Dass Bonelli zuvor das Gegenteil referiert hatte, ein ganzheitliches Frau-Sein nämlich, dass er die Frage aufgeworfen hatte, ob die jenseits aller biologischen Unterschiede bestehenden sozialen Unterscheidungen zwischen Mann und Frau vielleicht nicht nur an sich schlecht, sondern doch auch sinnvoll sein könnten – das blieb vielleicht ungehört, vielleicht unverstanden, jedenfalls unbeantwortet. Ebenso wie der Einwand Gabriele Kubys, dass die Annahme der Fruchtbarkeit damit zu tun hat, dass die Menschen und die Menschheit (über-)leben wollen. Gemeint sei ausdrücklich, so Kuby, leibliche wie auch geistige Fruchtbarkeit.

Konkreter wandte sich Meike Lauggas an die störenden Schreihälse, welche nur ihr still lauschten, indem sie warnte, „die Polarisierung“ inkludiere ja „die Erwartung heftiger Gegenreaktion“. Wörtlich: „Das ist gewünscht – bedenken Sie das bitte!“ Die Störer bedachten es nicht.

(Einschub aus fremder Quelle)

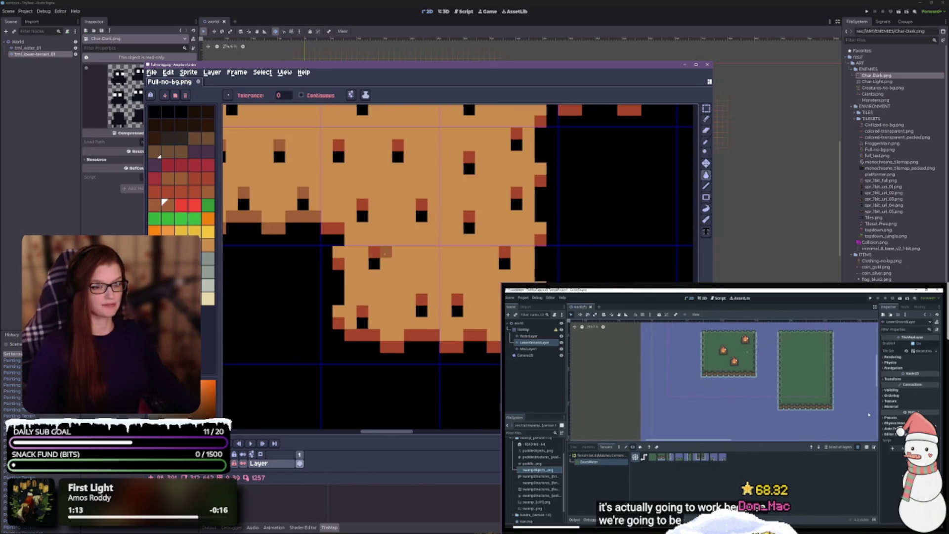
click(338, 264)
click(362, 322)
click(451, 346)
click(487, 346)
click(456, 299)
click(505, 252)
- Turn red accents near the right notch and in the upper-left tiles brown
drag(504, 227, 447, 300)
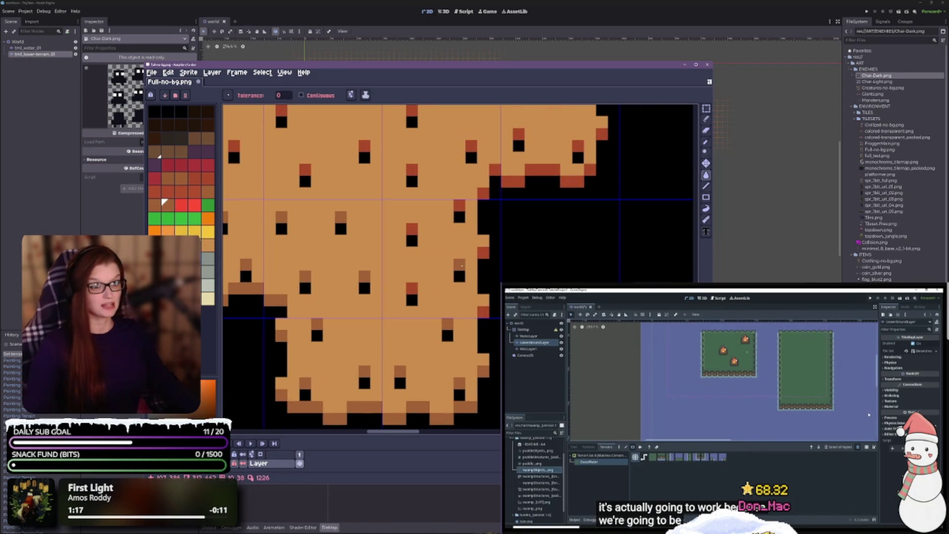
click(459, 205)
click(494, 169)
click(511, 181)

Erst in der allerletzten Wortmeldung des Abends enthüllte Lauggas, wen sie denn mit „Polarisierung“ gemeint hatte: Jene, die nach der Differenz der Geschlechter suchen und sie dann in der Fruchtbarkeit orten. „Sie können doch leben, wie Sie möchten. Warum dürfen das andere nicht auch?“, giftete sie Gabriele Kuby an. Die „Definition der Ränder“, so unterstellte sie, diene ja nur dazu, „das Verworfene, das Perverse“ herauszuarbeiten. „Wie können wir tun, dass alle existieren können?“, fragte Lauggas – somit suggerierend, dass die andere Seite jemandem das Lebens- oder Existenzrecht abgesprochen habe.

Warum der Hinweis auf die umfassende Differenz der Geschlechter, auf die Schönheit und Fruchtbarkeit ihrer Komplementarität jemanden in seiner Würde – das Wort fiel an diesem Abend nicht – abwerten könnte oder jemandem das Existenzrecht absprechen sollte, blieb am Freitag im Dunkeln. Dort also, wo sich jene am wohlsten fühlen, die Argumente lieber gar nicht ans Licht lassen wollen.